== The records ==

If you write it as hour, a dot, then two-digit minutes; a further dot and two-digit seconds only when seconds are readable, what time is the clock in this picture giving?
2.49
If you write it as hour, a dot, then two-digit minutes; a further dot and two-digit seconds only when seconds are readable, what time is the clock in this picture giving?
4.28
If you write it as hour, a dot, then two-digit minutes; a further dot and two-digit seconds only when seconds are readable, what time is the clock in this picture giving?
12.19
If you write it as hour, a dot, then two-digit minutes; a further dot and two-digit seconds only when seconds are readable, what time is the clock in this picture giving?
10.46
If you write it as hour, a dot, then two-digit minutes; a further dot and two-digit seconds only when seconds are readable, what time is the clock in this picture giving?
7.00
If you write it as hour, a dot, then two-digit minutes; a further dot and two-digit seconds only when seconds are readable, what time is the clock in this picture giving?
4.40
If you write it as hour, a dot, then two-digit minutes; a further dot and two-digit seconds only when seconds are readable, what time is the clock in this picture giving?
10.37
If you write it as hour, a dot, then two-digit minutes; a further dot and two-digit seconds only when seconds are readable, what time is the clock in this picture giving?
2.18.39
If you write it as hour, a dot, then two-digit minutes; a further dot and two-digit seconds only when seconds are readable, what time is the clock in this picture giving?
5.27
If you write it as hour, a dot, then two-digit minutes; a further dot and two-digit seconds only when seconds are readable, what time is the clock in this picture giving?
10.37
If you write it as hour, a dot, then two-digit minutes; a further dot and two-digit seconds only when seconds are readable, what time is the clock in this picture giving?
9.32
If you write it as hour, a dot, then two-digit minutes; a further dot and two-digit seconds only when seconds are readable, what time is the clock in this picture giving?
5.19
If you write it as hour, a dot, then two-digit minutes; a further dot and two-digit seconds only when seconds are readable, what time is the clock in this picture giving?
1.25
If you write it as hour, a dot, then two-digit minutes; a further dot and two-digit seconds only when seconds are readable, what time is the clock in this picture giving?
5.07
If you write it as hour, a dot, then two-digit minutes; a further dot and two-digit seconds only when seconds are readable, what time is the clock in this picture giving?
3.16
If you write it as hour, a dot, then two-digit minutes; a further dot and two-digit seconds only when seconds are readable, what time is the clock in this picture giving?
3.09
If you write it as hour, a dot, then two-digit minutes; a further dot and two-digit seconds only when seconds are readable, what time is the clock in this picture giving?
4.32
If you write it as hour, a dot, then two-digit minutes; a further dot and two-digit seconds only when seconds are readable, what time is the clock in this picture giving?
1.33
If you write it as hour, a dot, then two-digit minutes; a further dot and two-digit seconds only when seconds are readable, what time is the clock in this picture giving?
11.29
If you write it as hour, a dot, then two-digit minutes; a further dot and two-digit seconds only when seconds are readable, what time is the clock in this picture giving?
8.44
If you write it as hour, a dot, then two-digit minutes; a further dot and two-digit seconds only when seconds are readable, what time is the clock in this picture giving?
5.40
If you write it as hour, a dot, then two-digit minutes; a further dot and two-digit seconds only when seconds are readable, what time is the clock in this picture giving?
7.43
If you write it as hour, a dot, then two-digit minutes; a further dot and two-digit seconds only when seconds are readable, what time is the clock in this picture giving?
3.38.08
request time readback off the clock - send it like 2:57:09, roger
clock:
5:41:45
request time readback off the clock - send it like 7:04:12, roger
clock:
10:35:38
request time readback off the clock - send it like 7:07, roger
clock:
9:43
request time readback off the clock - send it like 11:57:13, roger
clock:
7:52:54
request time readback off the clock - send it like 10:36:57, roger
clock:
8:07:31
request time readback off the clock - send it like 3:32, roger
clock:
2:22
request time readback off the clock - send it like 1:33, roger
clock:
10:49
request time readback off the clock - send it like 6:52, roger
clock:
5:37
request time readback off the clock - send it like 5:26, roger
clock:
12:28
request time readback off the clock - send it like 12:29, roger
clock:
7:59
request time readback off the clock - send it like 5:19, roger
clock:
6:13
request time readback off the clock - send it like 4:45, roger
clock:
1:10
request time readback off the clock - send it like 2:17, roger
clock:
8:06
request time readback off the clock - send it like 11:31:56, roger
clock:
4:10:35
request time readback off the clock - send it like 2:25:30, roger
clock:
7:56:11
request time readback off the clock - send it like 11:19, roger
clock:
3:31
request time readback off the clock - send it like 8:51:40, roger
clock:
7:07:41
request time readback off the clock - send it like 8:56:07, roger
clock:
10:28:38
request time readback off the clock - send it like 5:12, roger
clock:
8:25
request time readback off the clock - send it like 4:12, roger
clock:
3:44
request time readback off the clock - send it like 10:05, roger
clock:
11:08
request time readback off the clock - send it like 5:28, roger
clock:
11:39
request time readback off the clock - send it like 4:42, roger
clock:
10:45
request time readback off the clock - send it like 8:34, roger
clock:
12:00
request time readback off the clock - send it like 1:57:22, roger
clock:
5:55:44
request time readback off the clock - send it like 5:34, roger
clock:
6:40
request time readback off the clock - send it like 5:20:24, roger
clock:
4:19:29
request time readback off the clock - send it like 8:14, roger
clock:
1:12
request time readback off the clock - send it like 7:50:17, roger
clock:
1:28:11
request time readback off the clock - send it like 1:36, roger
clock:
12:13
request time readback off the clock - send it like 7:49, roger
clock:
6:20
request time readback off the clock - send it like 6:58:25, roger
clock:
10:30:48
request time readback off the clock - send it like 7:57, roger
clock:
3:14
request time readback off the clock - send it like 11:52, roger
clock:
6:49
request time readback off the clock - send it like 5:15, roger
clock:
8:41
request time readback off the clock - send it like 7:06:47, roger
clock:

== Do this ==
Give the records as a Markdown table with the columns Row and Line, starting at the line containing "like 6:58:25, roger" and ending at the end of the records, leaving out blank lines.

== Complete output ==
| Row | Line |
|---|---|
| 1 | request time readback off the clock - send it like 6:58:25, roger |
| 2 | clock: |
| 3 | 10:30:48 |
| 4 | request time readback off the clock - send it like 7:57, roger |
| 5 | clock: |
| 6 | 3:14 |
| 7 | request time readback off the clock - send it like 11:52, roger |
| 8 | clock: |
| 9 | 6:49 |
| 10 | request time readback off the clock - send it like 5:15, roger |
| 11 | clock: |
| 12 | 8:41 |
| 13 | request time readback off the clock - send it like 7:06:47, roger |
| 14 | clock: |